# [Exercise brief]
Although the entries hold pictures, only their words are printed back, exactly as given.

# [Information provided]
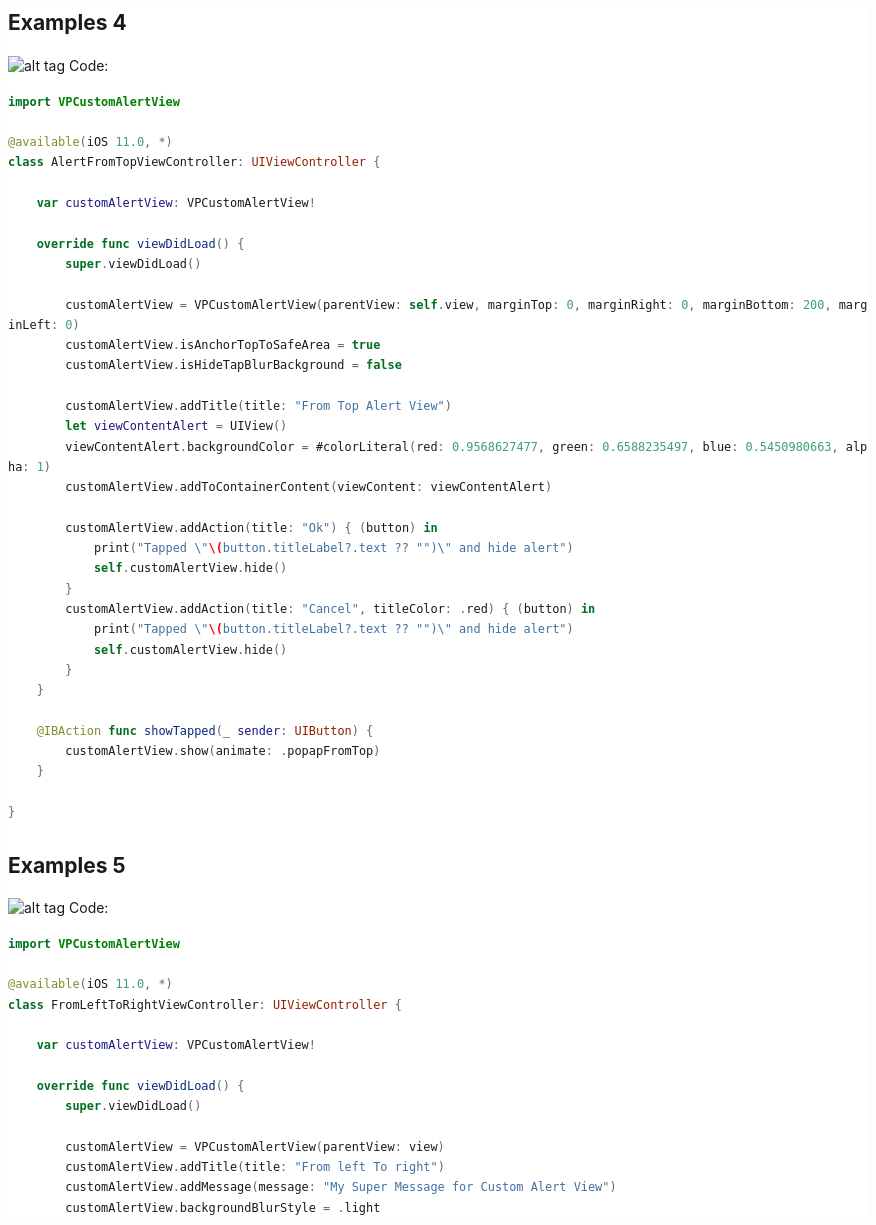 ## Examples 4

![alt tag](https://raw.githubusercontent.com/VladPionerDevel/VPCustomAlertView/master/VPCustomAlertView/Assets/Screenshots/fromTop.gif "simple")​
Code:
```Swift
import VPCustomAlertView

@available(iOS 11.0, *)
class AlertFromTopViewController: UIViewController {

    var customAlertView: VPCustomAlertView!

    override func viewDidLoad() {
        super.viewDidLoad()
        
        customAlertView = VPCustomAlertView(parentView: self.view, marginTop: 0, marginRight: 0, marginBottom: 200, marginLeft: 0)
        customAlertView.isAnchorTopToSafeArea = true
        customAlertView.isHideTapBlurBackground = false
        
        customAlertView.addTitle(title: "From Top Alert View")
        let viewContentAlert = UIView()
        viewContentAlert.backgroundColor = #colorLiteral(red: 0.9568627477, green: 0.6588235497, blue: 0.5450980663, alpha: 1)
        customAlertView.addToContainerContent(viewContent: viewContentAlert)
        
        customAlertView.addAction(title: "Ok") { (button) in
            print("Tapped \"\(button.titleLabel?.text ?? "")\" and hide alert")
            self.customAlertView.hide()
        }
        customAlertView.addAction(title: "Cancel", titleColor: .red) { (button) in
            print("Tapped \"\(button.titleLabel?.text ?? "")\" and hide alert")
            self.customAlertView.hide()
        }
    }
    
    @IBAction func showTapped(_ sender: UIButton) {
        customAlertView.show(animate: .popapFromTop)
    }
    
}
```


## Examples 5

![alt tag](https://raw.githubusercontent.com/VladPionerDevel/VPCustomAlertView/master/VPCustomAlertView/Assets/Screenshots/fromTopToBottom1.gif "simple")​
Code:
```Swift
import VPCustomAlertView

@available(iOS 11.0, *)
class FromLeftToRightViewController: UIViewController {

    var customAlertView: VPCustomAlertView!
    
    override func viewDidLoad() {
        super.viewDidLoad()

        customAlertView = VPCustomAlertView(parentView: view)
        customAlertView.addTitle(title: "From left To right")
        customAlertView.addMessage(message: "My Super Message for Custom Alert View")
        customAlertView.backgroundBlurStyle = .light
```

# [Your response]
 ## Examples 4

![alt tag](https://raw.githubusercontent.com/VladPionerDevel/VPCustomAlertView/master/VPCustomAlertView/Assets/Screenshots/fromTop.gif "simple")​
Code:
```Swift
import VPCustomAlertView

@available(iOS 11.0, *)
class AlertFromTopViewController: UIViewController {

    var customAlertView: VPCustomAlertView!

    override func viewDidLoad() {
        super.viewDidLoad()
        
        customAlertView = VPCustomAlertView(parentView: self.view, marginTop: 0, marginRight: 0, marginBottom: 200, marginLeft: 0)
        customAlertView.isAnchorTopToSafeArea = true
        customAlertView.isHideTapBlurBackground = false
        
        customAlertView.addTitle(title: "From Top Alert View")
        let viewContentAlert = UIView()
        viewContentAlert.backgroundColor = #colorLiteral(red: 0.9568627477, green: 0.6588235497, blue: 0.5450980663, alpha: 1)
        customAlertView.addToContainerContent(viewContent: viewContentAlert)
        
        customAlertView.addAction(title: "Ok") { (button) in
            print("Tapped \"\(button.titleLabel?.text ?? "")\" and hide alert")
            self.customAlertView.hide()
        }
        customAlertView.addAction(title: "Cancel", titleColor: .red) { (button) in
            print("Tapped \"\(button.titleLabel?.text ?? "")\" and hide alert")
            self.customAlertView.hide()
        }
    }
    
    @IBAction func showTapped(_ sender: UIButton) {
        customAlertView.show(animate: .popapFromTop)
    }
    
}
```


## Examples 5

![alt tag](https://raw.githubusercontent.com/VladPionerDevel/VPCustomAlertView/master/VPCustomAlertView/Assets/Screenshots/fromTopToBottom1.gif "simple")​
Code:
```Swift
import VPCustomAlertView

@available(iOS 11.0, *)
class FromLeftToRightViewController: UIViewController {

    var customAlertView: VPCustomAlertView!
    
    override func viewDidLoad() {
        super.viewDidLoad()

        customAlertView = VPCustomAlertView(parentView: view)
        customAlertView.addTitle(title: "From left To right")
        customAlertView.addMessage(message: "My Super Message for Custom Alert View")
        customAlertView.backgroundBlurStyle = .light
```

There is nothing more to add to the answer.